-- Materials provided follows --
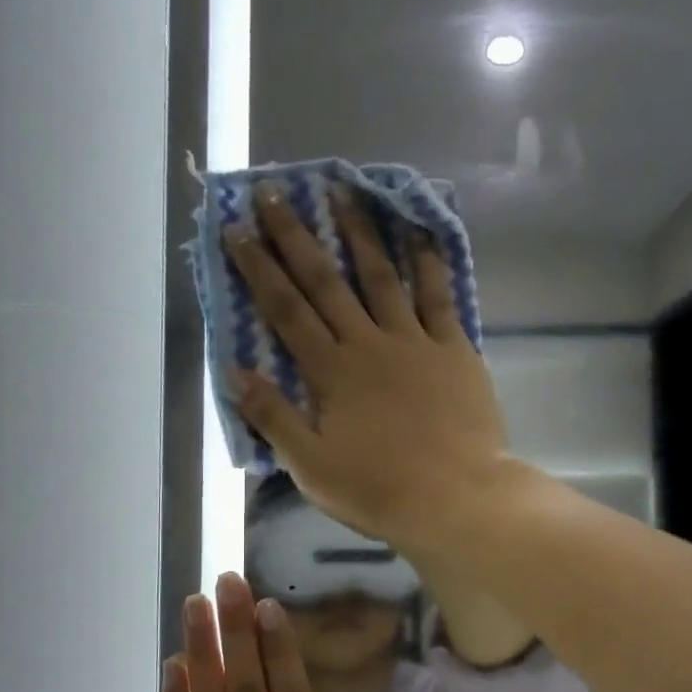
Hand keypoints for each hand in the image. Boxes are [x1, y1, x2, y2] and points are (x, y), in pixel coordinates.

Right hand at [224, 184, 509, 549]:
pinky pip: (439, 297)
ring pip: (382, 277)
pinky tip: (421, 232)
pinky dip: (429, 263)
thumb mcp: (311, 466)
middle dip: (297, 237)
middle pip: (326, 282)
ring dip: (360, 233)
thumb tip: (235, 371)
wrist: (455, 498)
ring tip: (344, 192)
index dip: (259, 268)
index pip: (285, 310)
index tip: (238, 229)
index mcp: (331, 372)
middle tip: (276, 193)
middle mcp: (368, 344)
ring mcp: (415, 342)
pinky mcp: (455, 350)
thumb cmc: (379, 490)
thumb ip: (273, 417)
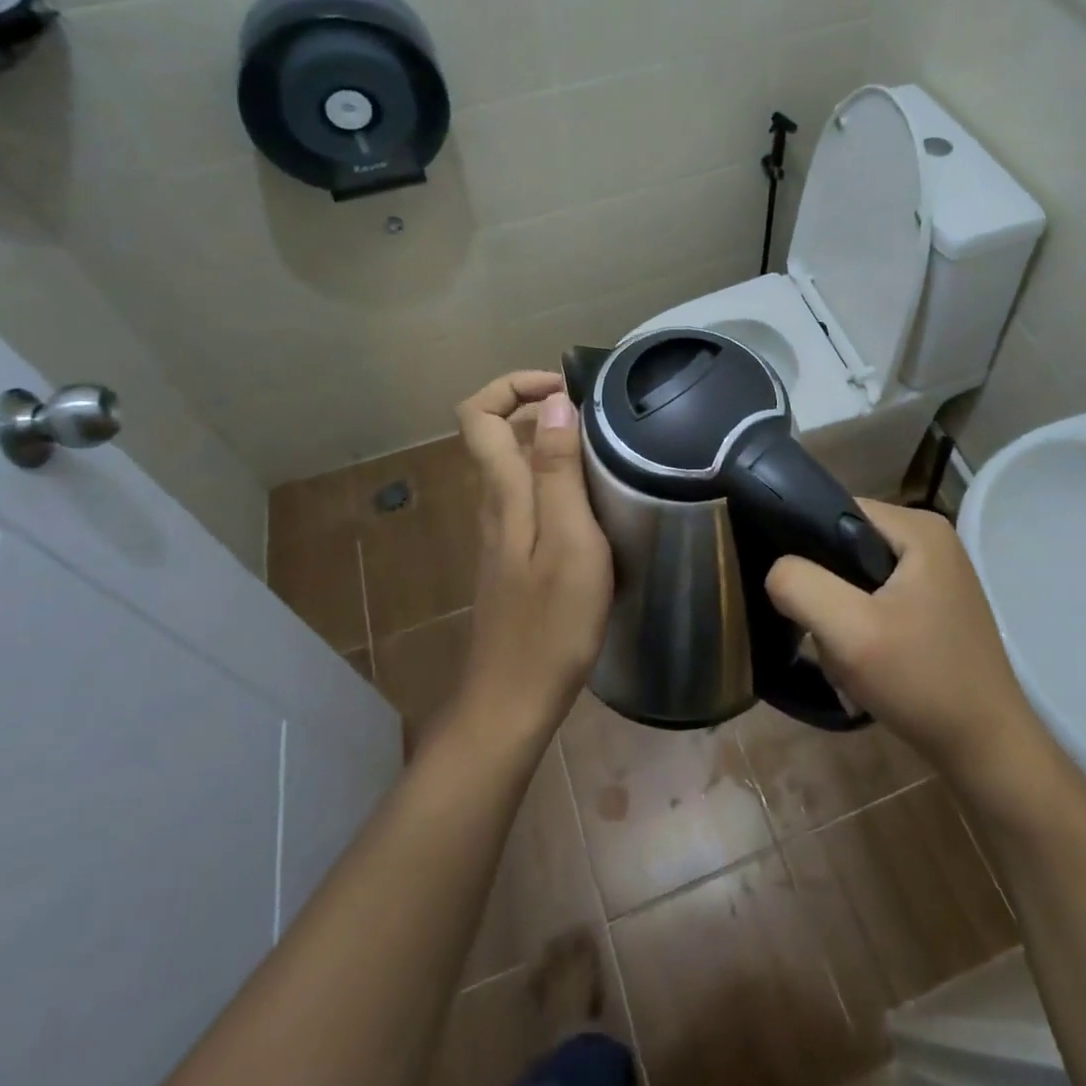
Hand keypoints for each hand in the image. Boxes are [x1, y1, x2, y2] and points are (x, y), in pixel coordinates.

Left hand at [452, 371, 612, 746]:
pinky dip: (557, 480)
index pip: (478, 413)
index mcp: (502, 492)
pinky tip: (596, 503)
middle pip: (496, 433)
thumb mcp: (569, 540)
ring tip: (607, 453)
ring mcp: (501, 531)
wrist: (514, 700)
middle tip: (598, 418)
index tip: (566, 391)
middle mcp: (494, 503)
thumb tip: (554, 403)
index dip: (514, 386)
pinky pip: (529, 497)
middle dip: (540, 408)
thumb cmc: (551, 622)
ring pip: (515, 465)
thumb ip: (559, 471)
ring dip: (552, 444)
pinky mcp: (515, 556)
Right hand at [765, 501, 1051, 785]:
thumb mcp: (849, 632)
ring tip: (847, 654)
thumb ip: (799, 586)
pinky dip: (861, 625)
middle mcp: (930, 538)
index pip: (835, 508)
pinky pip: (876, 597)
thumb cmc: (922, 682)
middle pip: (845, 543)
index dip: (804, 543)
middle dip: (824, 588)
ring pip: (856, 575)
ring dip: (840, 613)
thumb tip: (776, 569)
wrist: (987, 751)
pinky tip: (864, 660)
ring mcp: (936, 573)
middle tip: (825, 633)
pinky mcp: (933, 604)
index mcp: (919, 527)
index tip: (792, 589)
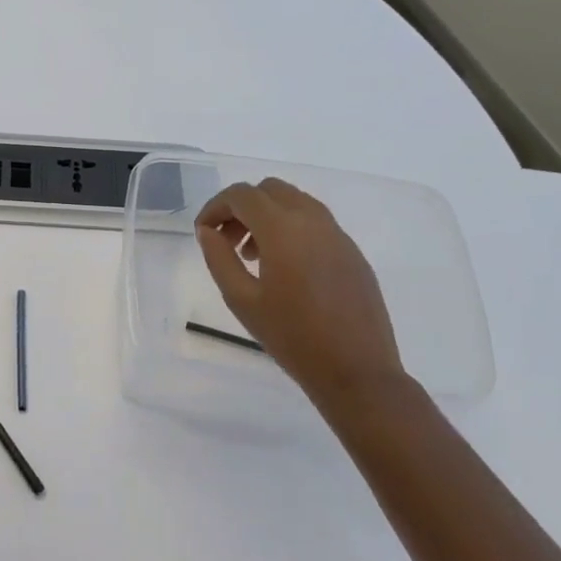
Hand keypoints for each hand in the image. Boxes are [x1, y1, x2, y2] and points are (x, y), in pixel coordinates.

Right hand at [195, 179, 406, 412]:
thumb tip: (208, 231)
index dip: (215, 207)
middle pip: (270, 190)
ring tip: (253, 256)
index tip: (203, 232)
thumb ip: (219, 258)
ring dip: (267, 216)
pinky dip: (291, 229)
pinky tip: (284, 268)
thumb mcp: (242, 300)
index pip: (242, 195)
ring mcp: (338, 234)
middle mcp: (313, 221)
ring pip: (295, 202)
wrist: (356, 371)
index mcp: (283, 229)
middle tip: (227, 241)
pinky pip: (315, 222)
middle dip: (242, 207)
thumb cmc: (292, 337)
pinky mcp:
-- Materials provided concluded --
◆ **Exercise details**: What is the number of lines in the records that hold "hand"? Give the number by itself.

◆ **Exercise answer**: 7